*** EXCERPTED RECORDS ***
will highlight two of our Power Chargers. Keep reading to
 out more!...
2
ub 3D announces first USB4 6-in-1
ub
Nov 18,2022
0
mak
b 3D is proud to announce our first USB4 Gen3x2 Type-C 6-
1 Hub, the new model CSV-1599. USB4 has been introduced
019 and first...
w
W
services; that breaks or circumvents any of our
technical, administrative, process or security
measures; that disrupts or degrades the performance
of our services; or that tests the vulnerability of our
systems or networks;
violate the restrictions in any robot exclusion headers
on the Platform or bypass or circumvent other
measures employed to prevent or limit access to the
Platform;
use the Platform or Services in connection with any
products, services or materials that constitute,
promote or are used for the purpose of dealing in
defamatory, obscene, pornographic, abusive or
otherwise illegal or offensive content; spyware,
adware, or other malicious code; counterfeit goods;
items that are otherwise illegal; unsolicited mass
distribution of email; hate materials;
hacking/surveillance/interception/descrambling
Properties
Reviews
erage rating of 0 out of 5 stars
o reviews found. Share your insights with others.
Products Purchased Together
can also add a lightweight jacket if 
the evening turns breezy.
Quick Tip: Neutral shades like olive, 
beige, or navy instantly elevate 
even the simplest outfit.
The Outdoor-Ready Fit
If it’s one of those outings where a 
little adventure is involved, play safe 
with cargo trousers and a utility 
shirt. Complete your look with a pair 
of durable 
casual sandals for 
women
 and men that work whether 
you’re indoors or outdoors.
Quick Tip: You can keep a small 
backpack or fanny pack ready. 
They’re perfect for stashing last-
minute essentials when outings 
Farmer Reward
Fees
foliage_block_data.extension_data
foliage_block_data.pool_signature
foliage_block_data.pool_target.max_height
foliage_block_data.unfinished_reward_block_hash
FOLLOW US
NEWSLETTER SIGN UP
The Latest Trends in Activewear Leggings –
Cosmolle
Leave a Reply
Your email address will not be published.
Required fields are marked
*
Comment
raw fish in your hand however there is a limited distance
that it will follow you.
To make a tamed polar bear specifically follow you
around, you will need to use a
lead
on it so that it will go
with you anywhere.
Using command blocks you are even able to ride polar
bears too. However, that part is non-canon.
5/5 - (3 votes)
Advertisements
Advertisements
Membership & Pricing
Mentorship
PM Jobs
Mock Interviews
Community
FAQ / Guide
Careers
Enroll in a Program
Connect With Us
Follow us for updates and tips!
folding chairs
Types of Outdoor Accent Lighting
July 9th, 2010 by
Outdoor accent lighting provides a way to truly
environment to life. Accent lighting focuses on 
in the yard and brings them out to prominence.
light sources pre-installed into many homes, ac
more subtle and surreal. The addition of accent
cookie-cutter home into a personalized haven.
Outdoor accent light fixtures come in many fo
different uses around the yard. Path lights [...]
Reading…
*** End of EXCERPTED RECORDS ***
» TASK ITEM
Begin with the line that holds "Quick Tip: Neutral" and write out each line from there to the end of the material, exactly as it stands. Include nothing else.

» REPLY TO THE EXERCISE
Quick Tip: Neutral shades like olive, 
beige, or navy instantly elevate 
even the simplest outfit.
The Outdoor-Ready Fit
If it’s one of those outings where a 
little adventure is involved, play safe 
with cargo trousers and a utility 
shirt. Complete your look with a pair 
of durable 
casual sandals for 
women
 and men that work whether 
you’re indoors or outdoors.
Quick Tip: You can keep a small 
backpack or fanny pack ready. 
They’re perfect for stashing last-
minute essentials when outings 
Farmer Reward
Fees
foliage_block_data.extension_data
foliage_block_data.pool_signature
foliage_block_data.pool_target.max_height
foliage_block_data.unfinished_reward_block_hash
FOLLOW US
NEWSLETTER SIGN UP
The Latest Trends in Activewear Leggings –
Cosmolle
Leave a Reply
Your email address will not be published.
Required fields are marked
*
Comment
raw fish in your hand however there is a limited distance
that it will follow you.
To make a tamed polar bear specifically follow you
around, you will need to use a
lead
on it so that it will go
with you anywhere.
Using command blocks you are even able to ride polar
bears too. However, that part is non-canon.
5/5 - (3 votes)
Advertisements
Advertisements
Membership & Pricing
Mentorship
PM Jobs
Mock Interviews
Community
FAQ / Guide
Careers
Enroll in a Program
Connect With Us
Follow us for updates and tips!
folding chairs
Types of Outdoor Accent Lighting
July 9th, 2010 by
Outdoor accent lighting provides a way to truly
environment to life. Accent lighting focuses on 
in the yard and brings them out to prominence.
light sources pre-installed into many homes, ac
more subtle and surreal. The addition of accent
cookie-cutter home into a personalized haven.
Outdoor accent light fixtures come in many fo
different uses around the yard. Path lights [...]
Reading…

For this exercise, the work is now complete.